TEXTO DE REFERÊNCIA >>
►

Gente que estava lá para subir sem cilindros de oxigênio e sem sherpas, que são os guias e carregadores locais; é claro que subir sem sherpas é muito mais difícil, você tem que “suar a camisa” levando seu material para cima, montar a barraca, fazer água, tomar as decisões… enfim, você é quem escala e não o sherpa… Mas, isso é o esporte.

Quanto a usar oxigênio, já é sabido que se você usa cilindro é como se você estivesse escalando uma montanha com 2 mil metros de altitude a menos. É subir o Everest com gosto de Aconcágua.

Sem oxigênio – Às vezes, as pessoas perguntam para mim se escalar com cilindros de oxigênio é uma questão de ter mais ou menos dinheiro. A resposta é óbvia: isso não é uma questão de se ter dinheiro, mas sim de estilo de escalada. Também me perguntam se eu não vejo mérito numa escalada com cilindros de oxigênio; se eu não estaria é com inveja de quem chegou no cume, mesmo usando oxigênio.

Para deixar bem claro, não quero aqui ditar regras para ninguém, pois cada um é cada um, mas, sim, expressar a minha opinião. É bem verdade que para alguns é bastante meritório o fato de subir o Pão de Açúcar de bondinho, mas, a minha pergunta é: o que isso acrescenta para o montanhismo?

Subir uma parede de top rope ou subir guiando, não é uma questão de ser rico ou não, mas sim uma questão de preparo técnico e físico. É claro que eu vejo mérito em atravessar uma piscina com bóia para uma pessoa que não está preparada para nadar, mas, isso acrescenta o que ao esporte?

E, respondendo à pergunta, penso, de verdade, como uma escaladora austríaca que lá estava também pela terceira vez, tentando sem cilindro de oxigênio e sem sherpas, que já escalou alguns oito mil, ou outra que estava lá pela enésima vez no mesmo estilo: se não der, não subiremos. Não somos favoráveis a chegar ao cume custe o que custar; para nós, importa e muito como você chegou lá.

Outras questões nos remetem ao uso de cordas fixas que cada vez mais estão presentes no Everest, ao ponto de muitas pessoas não subirem enquanto elas não forem colocadas.

Nós sempre levamos a nossa corda conosco, assim como pregos de gelo e estacas. É um peso a mais nas costas, porém, preferimos preservar a nossa autonomia na escalada. E, se em algum momento precisarmos, a nossa corda estará ali ao alcance.

◄

Registros armazenados
►

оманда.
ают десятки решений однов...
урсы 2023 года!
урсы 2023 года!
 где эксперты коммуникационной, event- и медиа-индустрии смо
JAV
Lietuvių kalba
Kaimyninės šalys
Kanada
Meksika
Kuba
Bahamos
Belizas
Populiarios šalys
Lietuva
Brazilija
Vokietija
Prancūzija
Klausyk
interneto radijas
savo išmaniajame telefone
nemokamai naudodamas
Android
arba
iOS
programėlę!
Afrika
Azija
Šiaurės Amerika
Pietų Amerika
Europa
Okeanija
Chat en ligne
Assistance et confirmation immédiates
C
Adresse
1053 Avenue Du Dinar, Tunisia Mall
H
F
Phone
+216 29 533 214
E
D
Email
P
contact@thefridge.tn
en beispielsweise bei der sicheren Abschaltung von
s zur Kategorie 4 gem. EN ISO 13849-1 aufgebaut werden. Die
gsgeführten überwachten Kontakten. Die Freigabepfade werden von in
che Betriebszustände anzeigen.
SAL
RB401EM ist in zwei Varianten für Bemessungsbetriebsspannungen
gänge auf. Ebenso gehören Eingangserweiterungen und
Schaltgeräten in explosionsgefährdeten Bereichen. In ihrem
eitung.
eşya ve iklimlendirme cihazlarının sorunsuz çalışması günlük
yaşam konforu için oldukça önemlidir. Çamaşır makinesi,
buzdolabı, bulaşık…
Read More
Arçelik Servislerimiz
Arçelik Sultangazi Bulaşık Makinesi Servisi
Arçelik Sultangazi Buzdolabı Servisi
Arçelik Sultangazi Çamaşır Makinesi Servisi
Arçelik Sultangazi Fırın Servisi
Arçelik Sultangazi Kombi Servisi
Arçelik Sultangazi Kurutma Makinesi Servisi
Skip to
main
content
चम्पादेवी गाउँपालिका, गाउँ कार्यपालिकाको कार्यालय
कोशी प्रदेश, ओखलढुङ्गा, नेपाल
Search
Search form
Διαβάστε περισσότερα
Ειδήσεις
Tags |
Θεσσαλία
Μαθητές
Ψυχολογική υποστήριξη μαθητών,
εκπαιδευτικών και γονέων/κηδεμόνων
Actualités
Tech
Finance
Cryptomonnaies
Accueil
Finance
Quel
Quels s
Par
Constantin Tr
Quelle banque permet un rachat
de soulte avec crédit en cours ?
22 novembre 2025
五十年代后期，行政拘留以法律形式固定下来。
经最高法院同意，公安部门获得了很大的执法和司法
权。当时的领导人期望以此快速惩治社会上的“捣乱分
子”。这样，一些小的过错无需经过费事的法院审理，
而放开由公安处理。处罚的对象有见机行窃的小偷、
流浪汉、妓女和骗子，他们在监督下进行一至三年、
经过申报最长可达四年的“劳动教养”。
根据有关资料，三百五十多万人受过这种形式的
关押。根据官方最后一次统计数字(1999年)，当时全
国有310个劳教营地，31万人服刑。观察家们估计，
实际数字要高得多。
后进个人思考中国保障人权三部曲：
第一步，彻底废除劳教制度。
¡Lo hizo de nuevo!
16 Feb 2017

◄

LISTA DE TAREFAS >>
A. Responda com base no texto sobre a escalada do Everest:
(i) Quem são os sherpas?
(ii) Usar cilindro de oxigênio equivale a escalar uma montanha com quantos metros de altitude a menos?
(iii) Além da corda, o que sempre é levado na escalada?
B. Dê continuidade ao texto sobre a escalada do Everest a partir da última frase apresentada.
Os registros provêm de outra fonte.

RESPOSTAS DOS EXERCÍCIOS >>
A.
(i) São os guias e carregadores locais.
(ii) Com 2 mil metros a menos.
(iii) Pregos de gelo e estacas.

B.
Nesta temporada, assim que chegamos ao acampamento base – 5200 m de altitude – fomos informados pelo oficial de ligação da TMA – Tibetan Mountaineering Association – que teríamos que pagar pelas cordas fixas, sem o qual não poderíamos subir para o acampamento base avançado.

Não adiantou argumentar, eles disseram que não havia como passar daquele patamar sem pagamento. E que neste ano quatro expedições comerciais haviam se unido e que colocariam cordas boas em toda a extensão. Como nós já conhecíamos uma delas de outras temporadas e sabíamos que eles sempre cobravam de todos mas que nunca instalavam as cordas antes que seus próprios clientes subissem, dissemos que se a TMA estava nessa jogada, caso as cordas não fossem instaladas até que subíssemos, iríamos querer nosso dinheiro de volta… a não ser que a contribuição fosse livre.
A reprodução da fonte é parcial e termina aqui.